Action item A: Quote the stretch from "Tuesday's figures follow" through "or below zero." in the passage on Europe's second-quarter economic growth.
Action item B: Continue the report on the growth gap between the European and U.S. economies, starting after its final sentence.

Selected extract:
FRANKFURT, Germany — Europe's economy saw modest growth in the April-June quarter even as the U.S. outperformed expectations, highlighting a persistent transatlantic growth gap. Germany, the leading European economy, remained in the dumps while hesitant consumers saved more rather than spending on new houses or cars.
Gross domestic product, the total output of goods and services, rose 0.3% in the second quarter in the 20 countries that use the euro currency, according to official figures released Tuesday by European Union statistics agency Eurostat. Germany slid back into contraction, recording a 0.1% fall in output.
Tuesday's figures follow a similar 0.3% performance from the Jan.-March quarter, the first significant growth after more than a year of stagnation just above, at, or below zero.
By contrast, the U.S. economy grew 0.7% in the second quarter from the first quarter, or 2.8% on an annualized basis. U.S. consumers are spending freely, while support from larger budget deficits and subsidies for business investment, for instance in renewable energy under the Inflation Reduction Act and in semi-conductor production and infrastructure, are also contributing to U.S. growth.
Those two trends are reversed in Europe, where consumers are saving at record levels and governments have started restricting spending to reduce budget deficits.

Records provided:
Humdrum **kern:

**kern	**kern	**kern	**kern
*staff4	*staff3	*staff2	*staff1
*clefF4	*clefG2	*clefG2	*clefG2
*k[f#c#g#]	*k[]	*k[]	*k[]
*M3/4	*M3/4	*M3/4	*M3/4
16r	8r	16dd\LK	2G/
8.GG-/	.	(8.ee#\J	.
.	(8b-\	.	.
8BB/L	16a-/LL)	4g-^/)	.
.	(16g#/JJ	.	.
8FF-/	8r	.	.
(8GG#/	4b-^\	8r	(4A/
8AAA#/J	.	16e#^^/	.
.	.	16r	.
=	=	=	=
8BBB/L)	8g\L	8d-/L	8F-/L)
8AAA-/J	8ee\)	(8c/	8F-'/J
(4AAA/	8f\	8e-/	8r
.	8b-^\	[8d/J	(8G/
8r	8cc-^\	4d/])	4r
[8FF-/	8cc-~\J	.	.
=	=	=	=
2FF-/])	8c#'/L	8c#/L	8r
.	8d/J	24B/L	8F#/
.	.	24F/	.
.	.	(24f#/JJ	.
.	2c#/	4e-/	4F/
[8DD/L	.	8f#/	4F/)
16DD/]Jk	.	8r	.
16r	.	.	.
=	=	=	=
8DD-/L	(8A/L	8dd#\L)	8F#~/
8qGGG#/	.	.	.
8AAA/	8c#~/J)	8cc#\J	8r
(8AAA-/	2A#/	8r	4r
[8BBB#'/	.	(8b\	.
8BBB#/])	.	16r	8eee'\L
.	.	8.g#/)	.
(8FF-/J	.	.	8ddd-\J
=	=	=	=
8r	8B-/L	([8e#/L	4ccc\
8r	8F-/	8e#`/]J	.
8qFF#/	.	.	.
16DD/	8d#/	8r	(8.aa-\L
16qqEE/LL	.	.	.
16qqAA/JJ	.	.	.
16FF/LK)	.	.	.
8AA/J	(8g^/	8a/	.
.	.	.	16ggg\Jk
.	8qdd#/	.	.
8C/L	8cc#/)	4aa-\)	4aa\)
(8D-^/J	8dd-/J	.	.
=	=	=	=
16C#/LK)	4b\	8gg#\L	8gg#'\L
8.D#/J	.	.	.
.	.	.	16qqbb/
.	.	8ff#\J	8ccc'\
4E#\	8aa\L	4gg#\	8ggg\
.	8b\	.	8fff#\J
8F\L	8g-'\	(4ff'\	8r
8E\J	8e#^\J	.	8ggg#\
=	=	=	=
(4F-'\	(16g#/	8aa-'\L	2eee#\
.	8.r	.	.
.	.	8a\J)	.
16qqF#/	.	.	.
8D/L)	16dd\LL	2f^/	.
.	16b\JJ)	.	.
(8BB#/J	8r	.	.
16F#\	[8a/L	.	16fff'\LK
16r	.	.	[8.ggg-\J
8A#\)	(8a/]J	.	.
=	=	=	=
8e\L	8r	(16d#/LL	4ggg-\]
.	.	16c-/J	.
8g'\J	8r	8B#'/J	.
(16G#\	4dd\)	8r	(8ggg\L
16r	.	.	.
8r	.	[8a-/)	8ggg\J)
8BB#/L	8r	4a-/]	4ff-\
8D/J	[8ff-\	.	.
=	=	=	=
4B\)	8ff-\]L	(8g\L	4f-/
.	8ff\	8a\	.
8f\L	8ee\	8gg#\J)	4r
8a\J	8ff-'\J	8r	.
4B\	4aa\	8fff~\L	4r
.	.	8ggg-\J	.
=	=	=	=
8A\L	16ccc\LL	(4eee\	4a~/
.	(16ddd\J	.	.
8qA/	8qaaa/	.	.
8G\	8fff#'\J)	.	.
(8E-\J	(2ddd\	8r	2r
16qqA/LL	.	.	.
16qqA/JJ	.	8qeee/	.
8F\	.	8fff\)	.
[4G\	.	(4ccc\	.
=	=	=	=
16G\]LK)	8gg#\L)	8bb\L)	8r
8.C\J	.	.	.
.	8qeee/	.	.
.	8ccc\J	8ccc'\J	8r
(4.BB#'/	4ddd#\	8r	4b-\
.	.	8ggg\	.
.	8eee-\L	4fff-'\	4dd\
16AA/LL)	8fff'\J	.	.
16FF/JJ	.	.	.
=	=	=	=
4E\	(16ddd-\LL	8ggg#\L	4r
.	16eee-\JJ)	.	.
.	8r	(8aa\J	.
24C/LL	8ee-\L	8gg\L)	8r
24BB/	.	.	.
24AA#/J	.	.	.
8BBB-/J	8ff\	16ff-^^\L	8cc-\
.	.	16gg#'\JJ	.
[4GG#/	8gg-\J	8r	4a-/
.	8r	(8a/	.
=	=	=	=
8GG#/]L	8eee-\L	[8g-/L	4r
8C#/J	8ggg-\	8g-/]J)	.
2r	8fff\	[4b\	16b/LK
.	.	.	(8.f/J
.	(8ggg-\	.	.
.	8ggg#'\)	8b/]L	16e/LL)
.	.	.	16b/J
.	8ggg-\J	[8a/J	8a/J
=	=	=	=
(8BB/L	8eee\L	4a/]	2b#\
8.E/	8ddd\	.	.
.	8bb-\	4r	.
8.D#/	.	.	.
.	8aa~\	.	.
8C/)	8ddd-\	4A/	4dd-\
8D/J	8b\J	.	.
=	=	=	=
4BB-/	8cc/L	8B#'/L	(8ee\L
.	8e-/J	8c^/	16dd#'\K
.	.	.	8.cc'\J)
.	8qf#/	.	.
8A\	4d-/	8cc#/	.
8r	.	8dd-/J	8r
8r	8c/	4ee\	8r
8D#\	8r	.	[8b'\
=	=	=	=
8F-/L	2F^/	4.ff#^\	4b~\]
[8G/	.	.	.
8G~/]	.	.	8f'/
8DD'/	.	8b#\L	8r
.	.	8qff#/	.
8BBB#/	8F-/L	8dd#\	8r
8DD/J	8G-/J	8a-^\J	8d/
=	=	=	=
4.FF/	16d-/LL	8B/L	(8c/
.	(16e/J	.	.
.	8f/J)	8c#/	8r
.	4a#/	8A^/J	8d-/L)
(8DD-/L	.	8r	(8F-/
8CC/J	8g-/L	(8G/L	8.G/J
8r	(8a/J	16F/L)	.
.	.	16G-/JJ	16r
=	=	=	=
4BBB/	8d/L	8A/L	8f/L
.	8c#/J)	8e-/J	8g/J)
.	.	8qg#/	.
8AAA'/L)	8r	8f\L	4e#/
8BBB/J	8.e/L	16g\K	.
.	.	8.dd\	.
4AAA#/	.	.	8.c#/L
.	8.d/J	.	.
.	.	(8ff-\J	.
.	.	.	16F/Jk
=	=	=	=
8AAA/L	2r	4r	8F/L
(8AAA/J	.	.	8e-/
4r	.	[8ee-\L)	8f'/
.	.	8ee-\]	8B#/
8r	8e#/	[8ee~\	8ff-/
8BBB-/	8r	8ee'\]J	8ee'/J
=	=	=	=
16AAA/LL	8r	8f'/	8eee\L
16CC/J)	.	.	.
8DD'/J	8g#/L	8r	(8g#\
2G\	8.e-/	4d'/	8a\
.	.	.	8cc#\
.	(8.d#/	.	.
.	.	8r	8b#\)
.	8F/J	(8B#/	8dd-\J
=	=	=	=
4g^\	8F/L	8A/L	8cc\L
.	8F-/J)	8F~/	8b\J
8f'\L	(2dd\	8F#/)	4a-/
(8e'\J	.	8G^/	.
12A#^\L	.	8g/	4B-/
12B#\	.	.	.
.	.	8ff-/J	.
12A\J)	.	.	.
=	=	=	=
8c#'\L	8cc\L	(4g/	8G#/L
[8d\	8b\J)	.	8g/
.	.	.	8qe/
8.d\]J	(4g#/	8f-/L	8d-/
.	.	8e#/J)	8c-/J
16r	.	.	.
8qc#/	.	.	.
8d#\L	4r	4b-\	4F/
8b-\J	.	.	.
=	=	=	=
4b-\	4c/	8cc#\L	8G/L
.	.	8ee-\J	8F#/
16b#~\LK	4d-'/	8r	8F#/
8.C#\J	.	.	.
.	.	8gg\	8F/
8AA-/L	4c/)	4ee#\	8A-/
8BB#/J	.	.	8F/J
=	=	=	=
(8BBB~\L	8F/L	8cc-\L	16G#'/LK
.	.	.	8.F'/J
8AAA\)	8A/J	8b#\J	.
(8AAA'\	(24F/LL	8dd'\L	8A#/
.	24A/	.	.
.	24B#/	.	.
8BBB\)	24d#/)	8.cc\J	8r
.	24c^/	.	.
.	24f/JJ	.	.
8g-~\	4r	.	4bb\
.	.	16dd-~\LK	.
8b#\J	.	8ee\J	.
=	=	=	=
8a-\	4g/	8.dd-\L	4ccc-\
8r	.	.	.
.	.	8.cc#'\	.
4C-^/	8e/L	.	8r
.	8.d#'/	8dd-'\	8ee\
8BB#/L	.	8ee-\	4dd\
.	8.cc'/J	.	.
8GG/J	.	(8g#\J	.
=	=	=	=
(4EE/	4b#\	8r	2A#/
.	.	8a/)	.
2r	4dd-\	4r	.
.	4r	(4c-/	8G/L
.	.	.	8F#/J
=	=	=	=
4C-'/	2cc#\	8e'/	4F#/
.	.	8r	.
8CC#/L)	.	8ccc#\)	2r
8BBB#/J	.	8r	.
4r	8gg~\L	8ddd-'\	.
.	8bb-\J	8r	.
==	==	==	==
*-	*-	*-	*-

Answer space A:
Tuesday's figures follow a similar 0.3% performance from the Jan.-March quarter, the first significant growth after more than a year of stagnation just above, at, or below zero.

Answer space B:
''The outperformance of the U.S. is largely due to strong private consumption and domestic investment,'' said Thomas Obst, senior economist at the German Economic Institute in Cologne. ''Fiscal policy support was higher in the U.S. than in other advanced economies, overall spending 25% of GDP.'' Meanwhile, higher interest rates have had less impact on lending and the economy than in Europe, he said.
The middling growth figure from the first half of this year follows five straight quarters of essentially zero growth caused by an outburst of inflation that robbed consumers of purchasing power. Energy prices soared after Russia cut off most supplies of natural gas in 2022 over the invasion of Ukraine, and as the global economy rebounded from the pandemic, straining supplies of parts and raw materials.
Those headwinds have eased, but Europe faces lingering effects as new labor agreements restore real wages with a lag and government support payments and tax breaks, aimed at easing, the energy crisis are phased out. Governments have shifted to trimming deficits that swelled during the energy crunch.